Félix Degenszajn, child survivor of the Holocaust: “All my life I have wondered what happened that day”

Felix Degenszajn, now 84, has been looking for answers ever since the end of the war. His questions are focused on one day in July 1944. Aged 8 at the time, he was staying at the Lucien de Hirsch private school on Avenue Secrétan, in the 19th district of Paris, which had been requisitioned by the UGIF, the Union Générale des Israélites de France, or Union of French Jews, to provide accommodation for children.

Early in the morning on July 22, the Germans arrived to round up dozens of children who they would later load into the cattle cars that made up Convoy 77, bound for Auschwitz. “I lost my memory of that time”, says Felix Degenszajn.

A child of Polish descent, Felix remembers some interesting details of life in the children’s home, where he was placed after a stay in hospital: the kitchens overlooking the courtyard and the “kids” making off with food, and the American bombers flying overhead, dropping little aluminum ribbons. “We made concertinas out of them,” he recalls. The Liberation was fast approaching.

That July 22, however, remained a black hole. “A psychiatrist explained to me that the memory loss was the result of repressed fear. I must have been panic-stricken when the Germans arrived,” he explains. During a series of raids on UGIF children’s homes that day, 242 children and 33 adults were arrested and transferred to Drancy and subsequently to Auschwitz.

The mystery of that day was revealed in the 1990s, however, when Félix Degenszajn met with a former UGIF monitor, Suzanne Schwarz. “I told her my story and gave her my name.

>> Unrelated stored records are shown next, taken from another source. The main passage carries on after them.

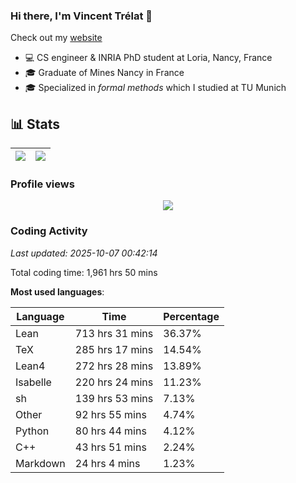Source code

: ### Hi there, I'm Vincent Trélat 👋

Check out my [website](https://vtrelat.github.io)

-   💻 CS engineer & INRIA PhD student at Loria, Nancy, France
-   🎓 Graduate of Mines Nancy in France
-   🎓 Specialized in _formal methods_ which I studied at TU Munich

## 📊 **Stats**

| <img align="center" src="https://readme-stats.clckblog.space/api?username=VTrelat&show_icons=true&include_all_commits=true&theme=tokyonight&hide_border=true" /> | <img align="center" src="https://readme-stats.clckblog.space/api/top-langs/?username=VTrelat&layout=compact&theme=tokyonight&hide_border=true" /> |
| ---------------------------------------------------------------------------------------------------------------------------------------------------------------- | ------------------------------------------------------------------------------------------------------------------------------------------------- |

### Profile views

<p align="center">
 <img src="https://profile-counter.glitch.me/VTrelat/count.svg" />
</p>

<!--automations-->
### Coding Activity
_Last updated: 2025-10-07 00:42:14_

Total coding time: 1,961 hrs 50 mins

**Most used languages**:

| Language | Time | Percentage |
| ------------- | ------------- | ------------- |
| Lean | 713 hrs 31 mins | 36.37% |
| TeX | 285 hrs 17 mins | 14.54% |
| Lean4 | 272 hrs 28 mins | 13.89% |
| Isabelle | 220 hrs 24 mins | 11.23% |
| sh | 139 hrs 53 mins | 7.13% |
| Other | 92 hrs 55 mins | 4.74% |
| Python | 80 hrs 44 mins | 4.12% |
| C++ | 43 hrs 51 mins | 2.24% |
| Markdown | 24 hrs 4 mins | 1.23% |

She said, ‘I was the one who saved you’.’”  

“Why me?”

This survivor who, over the years, had convinced himself that at that fateful moment he must have hidden in a cupboard under some cardboard boxes to escape the Germans, learned that this was only a “figment of his imagination” and that the reality had been quite different. 

“This lady told me that she had realized that the Germans were there to round up the children and other people present. She therefore took two children, including me,” explains Félix Degenszajn. “I asked her “Why me?” and she replied that I was cute and kind and that she liked me a lot. She was 16 years old at the time.” 

The trio then went to the school yard where a ladder, usually used for gymnastics classes, was kept. The supervisor set the ladder against a low wall and told the children to climb up. “We apparently climbed up and jumped over the wall and onto the street.”

Saved by a “network” 

Little Felix was then dropped off at the home of a woman who ran a hotel on Avenue Secrétan. “This lady would frequently have seen us go by with the other children when we went for a walk in the park at Buttes Chaumont. Suzanne Schwarz remembered her compassionate look.”

He did not stay there long: the little boy was then passed from one person to another, being cared for by a succession of unknown members of a “network” that played a part in saving him.

“One person took me to the Jaurès metro station, and from there someone else took me by train to Tertre Doux, a hamlet in the Seine-et-Marne department. I was given a false identity card in the name of Félix Bertin, as well as two books. I remember that one of them was “Jean sans peur” (John the Fearless). I lived in a hovel, tending animals. When I was released, I weighed under 40 pounds, I had become stunted.

Once the war was over, Félix Degenszajn was reunited with his father and older brother, who until then had been hiding in Gargenville, in the Yvelines department, and did not know what had become of Félix after his stay in hospital. “My father came to pick me up from the farm, he came just like that, on his bicycle,” he recalls.

“We were profoundly affected, my family and I”

Felix Degenszajn’s mother was deported in February 1943 and murdered in Auschwitz. His aunt, his father’s sister, who was deported at the age of 32, was subjected to medical experiments at the hands of the Nazis. Her nephew explains, “Her ovaries were removed without anesthetic. After the Liberation, she came back from the camps but of course she was never able to have children.”

For his part, Félix Degenszajn is aware that he is a “miracle”. “We were all profoundly affected in my family, very profoundly affected. For me, it was due to such small things… It’s crazy that I made it through that round-up,” he still marvels. “I guess that as an adult you think about it more than as a child or teenager. All my life I’ve wondered what happened. It’s something that has been with me all along. And also, my family and I have felt a great loss. We never talked much about the past, we didn’t want to stir up painful memories, so there are a lot of things we don’t know.”

To make up for this loss, Felix Degenszajn has made numerous trips to Auschwitz and built up an extensive library. “I have a lot of books on the Holocaust that I never read. As soon as I see them, I buy them. I don’t know why I do this. Perhaps, for me, they are a memorial.”